A discussão começou na sessão extraordinária de terça-feira (15), convocada inicialmente para analisar o caso envolvendo Moraes e o ex-banqueiro Daniel Vorcaro, dono do Banco Master.

Durante a sessão, os ministros passaram a discutir se os casos relacionados a Moraes e Mendonça deveriam ser analisados juntos ou separadamente. Também houve questionamentos sobre a relatoria dos processos.

O STF chegou a um placar formal de 4 a 3 pela manutenção dos casos separados. A definição, porém, foi suspensa depois que Flávio Dino pediu vista e solicitou mais tempo para analisar o processo.

Com a questão ainda em aberto, Fachin decidiu retirar o julgamento de Mendonça do calendário.

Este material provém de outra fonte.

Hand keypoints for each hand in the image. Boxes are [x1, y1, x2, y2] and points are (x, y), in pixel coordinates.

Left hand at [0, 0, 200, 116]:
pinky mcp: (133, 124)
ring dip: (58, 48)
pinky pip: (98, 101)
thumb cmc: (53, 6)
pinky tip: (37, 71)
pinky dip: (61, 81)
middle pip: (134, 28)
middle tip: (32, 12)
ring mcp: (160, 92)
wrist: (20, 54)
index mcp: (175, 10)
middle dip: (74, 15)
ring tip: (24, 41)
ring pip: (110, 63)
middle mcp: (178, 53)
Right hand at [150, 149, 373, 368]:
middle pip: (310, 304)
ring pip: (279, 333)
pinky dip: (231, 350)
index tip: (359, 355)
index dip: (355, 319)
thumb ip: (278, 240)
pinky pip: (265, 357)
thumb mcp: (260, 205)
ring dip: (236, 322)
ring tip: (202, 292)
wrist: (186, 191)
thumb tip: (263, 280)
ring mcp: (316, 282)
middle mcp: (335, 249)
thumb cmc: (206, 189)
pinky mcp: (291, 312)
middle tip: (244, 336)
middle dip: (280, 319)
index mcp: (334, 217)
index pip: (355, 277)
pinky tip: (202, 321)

Segundo o presidente do STF, os pontos que aguardam uma definição têm relação direta com a análise do caso.

Caso Mendonça

O processo que envolve André Mendonça reúne questionamentos sobre a atuação do ministro na condução de investigações relacionadas ao Banco Master.

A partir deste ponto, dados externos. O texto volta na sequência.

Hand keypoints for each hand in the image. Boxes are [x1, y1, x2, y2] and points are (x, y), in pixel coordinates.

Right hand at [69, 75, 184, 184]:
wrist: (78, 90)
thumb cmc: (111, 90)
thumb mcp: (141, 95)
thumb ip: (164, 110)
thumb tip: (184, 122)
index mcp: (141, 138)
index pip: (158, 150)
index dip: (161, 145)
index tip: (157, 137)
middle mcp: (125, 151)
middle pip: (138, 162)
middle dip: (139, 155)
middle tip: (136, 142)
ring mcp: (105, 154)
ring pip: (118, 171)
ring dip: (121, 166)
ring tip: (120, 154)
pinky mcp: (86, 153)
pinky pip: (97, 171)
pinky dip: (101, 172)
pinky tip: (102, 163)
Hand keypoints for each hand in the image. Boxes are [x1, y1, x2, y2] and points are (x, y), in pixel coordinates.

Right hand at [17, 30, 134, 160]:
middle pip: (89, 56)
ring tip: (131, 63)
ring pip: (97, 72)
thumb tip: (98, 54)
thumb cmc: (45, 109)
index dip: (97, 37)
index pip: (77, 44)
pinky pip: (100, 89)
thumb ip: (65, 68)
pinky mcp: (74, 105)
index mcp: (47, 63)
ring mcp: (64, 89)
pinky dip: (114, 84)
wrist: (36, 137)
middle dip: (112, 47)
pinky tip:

Alexandre de Moraes pediu que a Corte analisasse supostas irregularidades atribuídas ao colega. Entre os pontos levantados estão questionamentos sobre a condução de investigações e procedimentos adotados durante a relatoria de casos ligados ao banco.

Mendonça contesta as acusações e defende a regularidade de sua atuação.

A análise estava inicialmente marcada para 23 de setembro. Agora, uma nova data dependerá do andamento da discussão que está sob vista de Flávio Dino e de uma nova decisão da Presidência do STF.